3. Tendrils of grapes and morning
glories are stems adapted for wrapping around support structures.
4. Rhizomes are
underground horizontal stems.
a. Rhizomes
are long and thin in grasses and thick and fleshy in irises.
b. Rhizomes
survive winter and contribute to asexual reproduction because each node bears a
bud.
c. Some
rhizomes have tubers that function in food storage (e.g.,
potatoes).
5. Corms are bulbous
underground stems that lie dormant during winter, like rhizomes.

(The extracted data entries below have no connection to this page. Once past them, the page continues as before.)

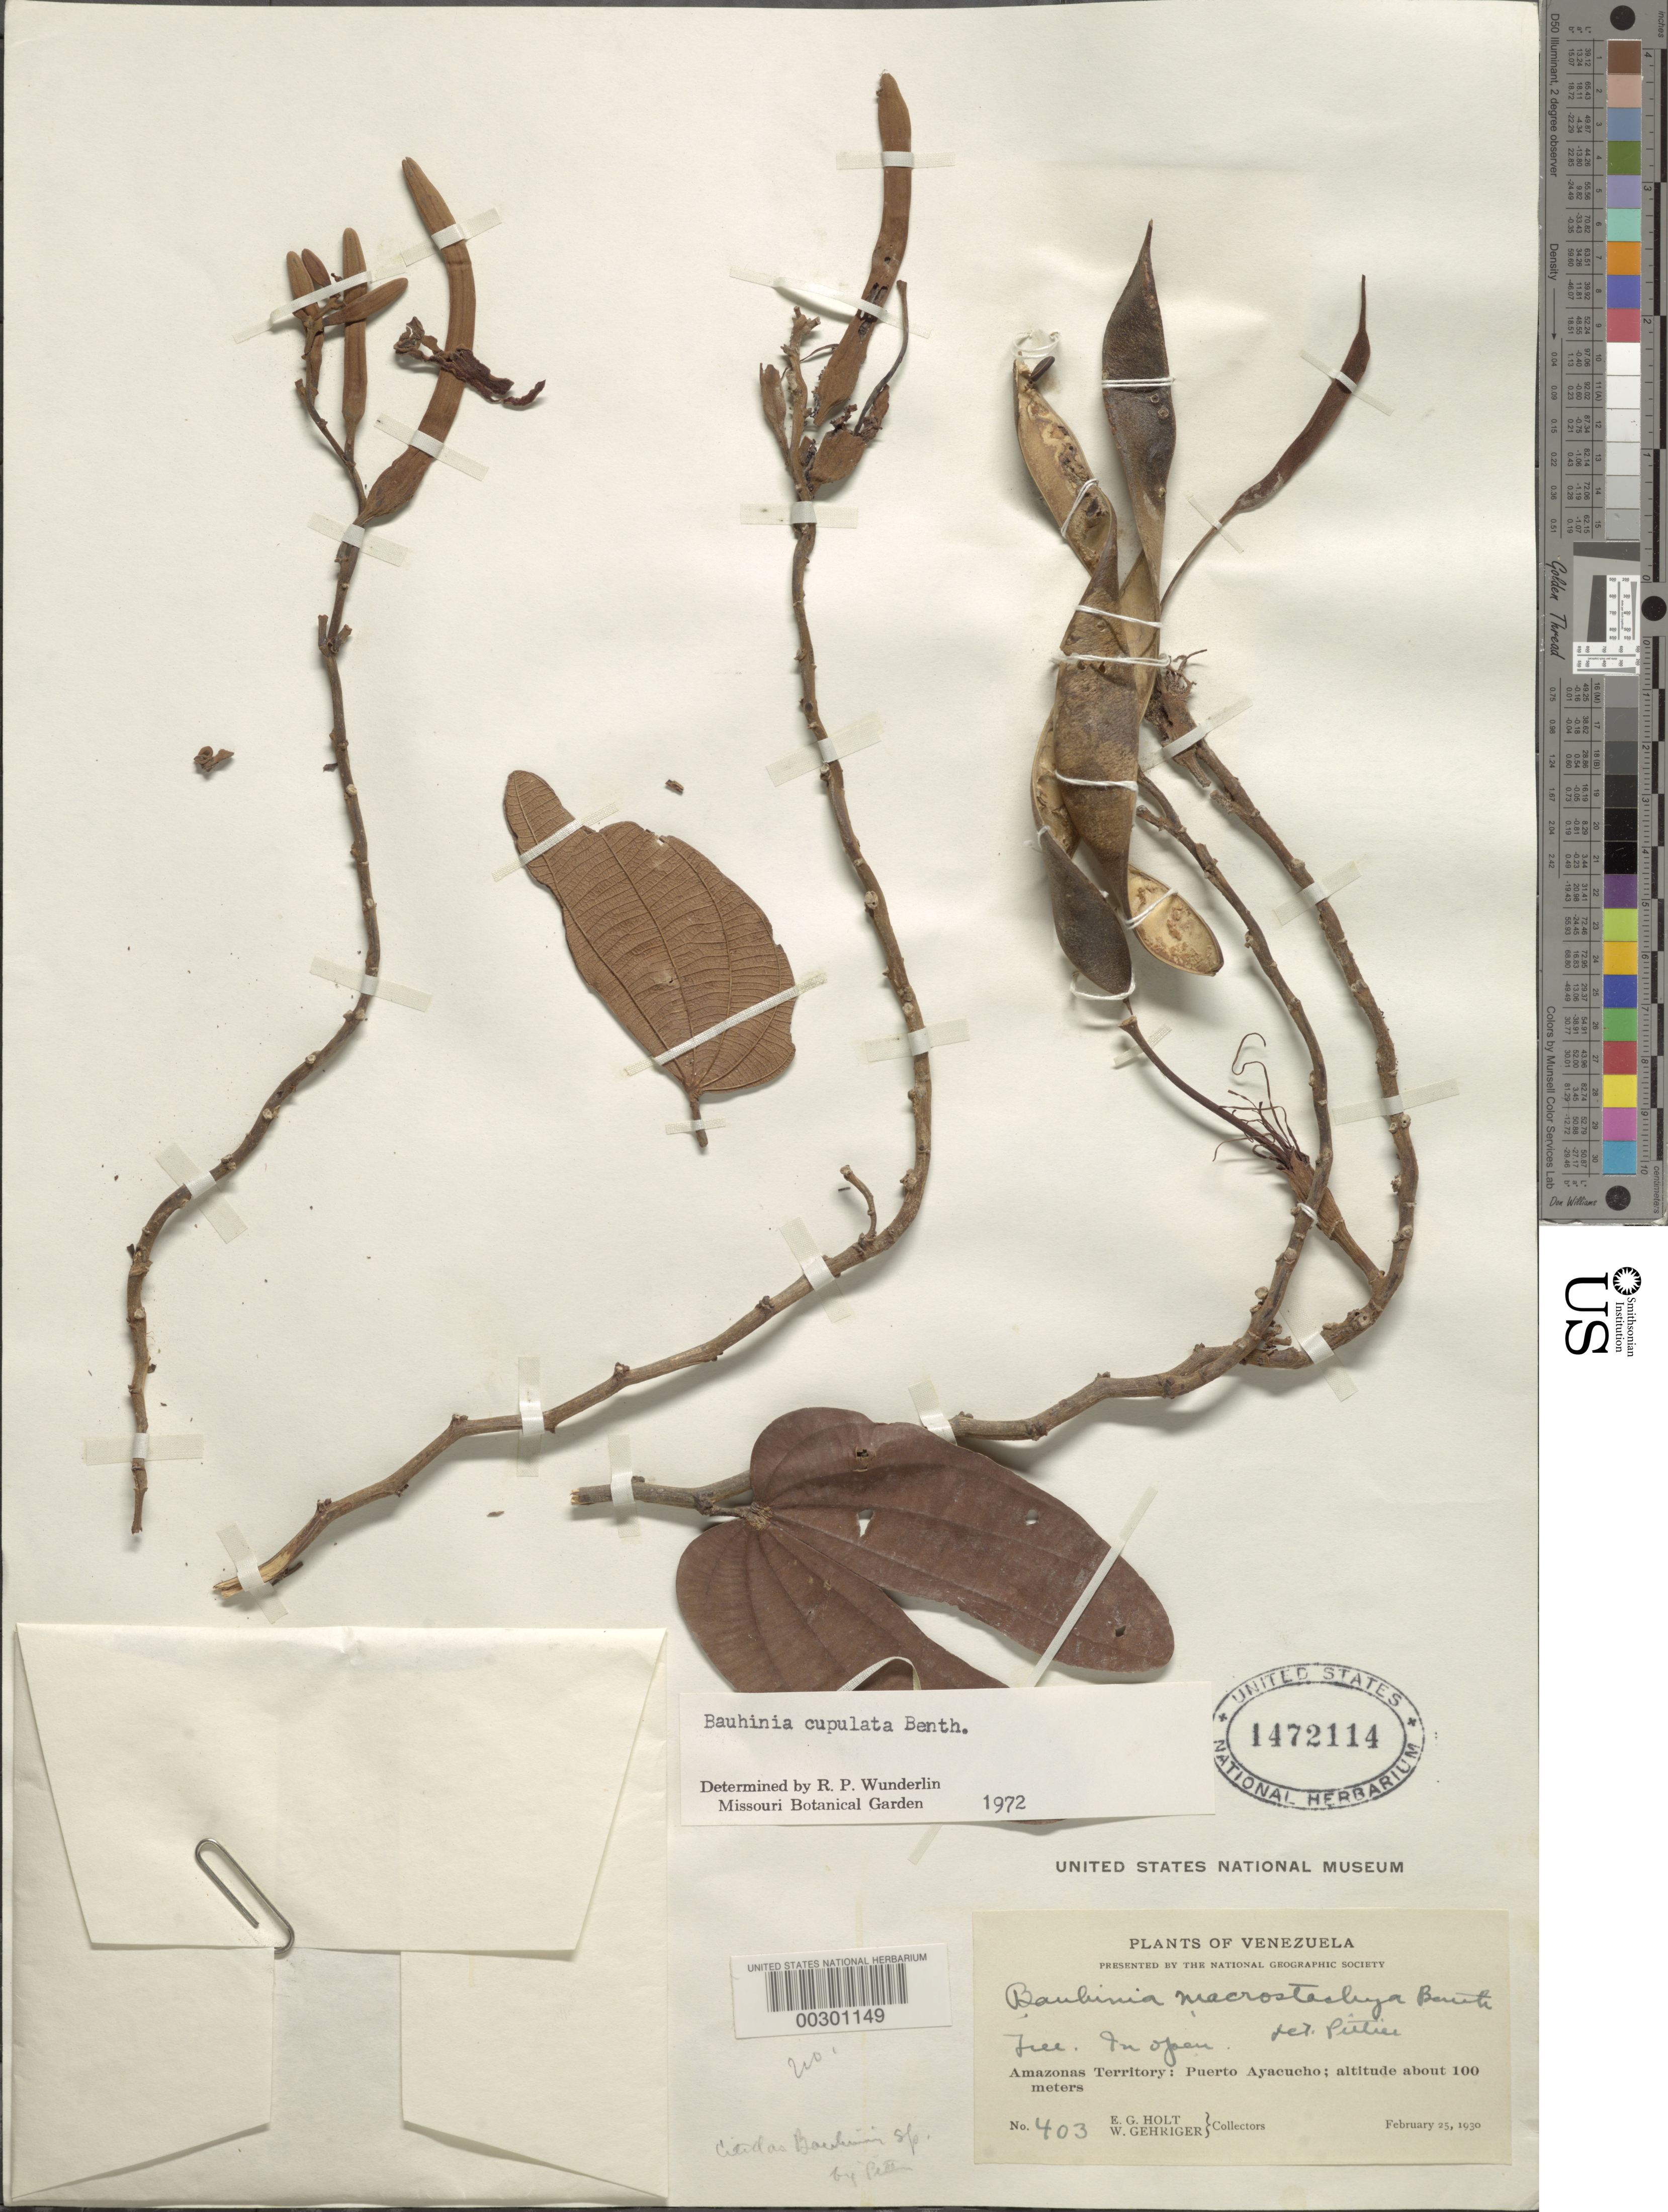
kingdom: Plantae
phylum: Tracheophyta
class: Magnoliopsida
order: Fabales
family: Fabaceae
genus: Bauhinia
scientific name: Bauhinia cupulata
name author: Benth.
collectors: E. Holt & W. Gehriger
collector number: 403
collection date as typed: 25 Feb 1930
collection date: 1930-02-25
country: Venezuela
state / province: Amazonas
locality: Puerto ayacucho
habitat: In open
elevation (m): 100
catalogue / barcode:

6. Humans use stems: sugarcane is
primary source of table sugar; cinnamon and quinine are from bark.
31.6.
Organization of Leaves
A. Leaf Structure
1. Leaves are organs of photosynthesis in plants; they are made of a flattened
blade and a petiole.
2. Leaf veins reveal the presence of
vascular tissue within the leaves.
3. The vascular tissues of leaves
transport water and nutrients.
4. Leaf veins have a
net pattern in dicot leaves and a parallel pattern in
monocot leaves.
5. A petiole is a
stalk that attaches a leaf blade to the plant stem.
6. Epidermis is the
layer of cells that covers the top and bottom sides of a leaf.
a. Epidermis
often bears protective hairs or glands; epidermal glands produce irritating
substances.
b. Epidermis
is covered by a waxy cuticle that keeps the leaf from drying out.
c.
Epidermis, particularly lower epidermis, contains stomates
that allow gases to move into and out of leaf.
7. Mesophyll
is the inner body of a leaf and the site of most of photosynthesis.
a. Palisade
mesophyll is layer of mesophyll
containing elongated parenchyma cells with many chloroplasts.
b. Spongy
mesophyll contains loosely packed parenchyma
cells that increase surface area for gas exchange.
B. Leaf Diversity
1. Simple leaves have margins not deeply lobed or divided into
smaller leaflets.
2. Compound leaves are
divided into smaller leaflets, and each leaflet may have its own stalk.
3. Leaves are variously modified.
a. Cactus
spines are modified leaves; succulents have fleshy leaves to hold moisture.
b. Onion
bulbs have leaves surrounding a short stem.
c. Tendrils
of peas and cucumbers are leaves.
d.
Venus's-flytrap has leaves to trap and digest insects.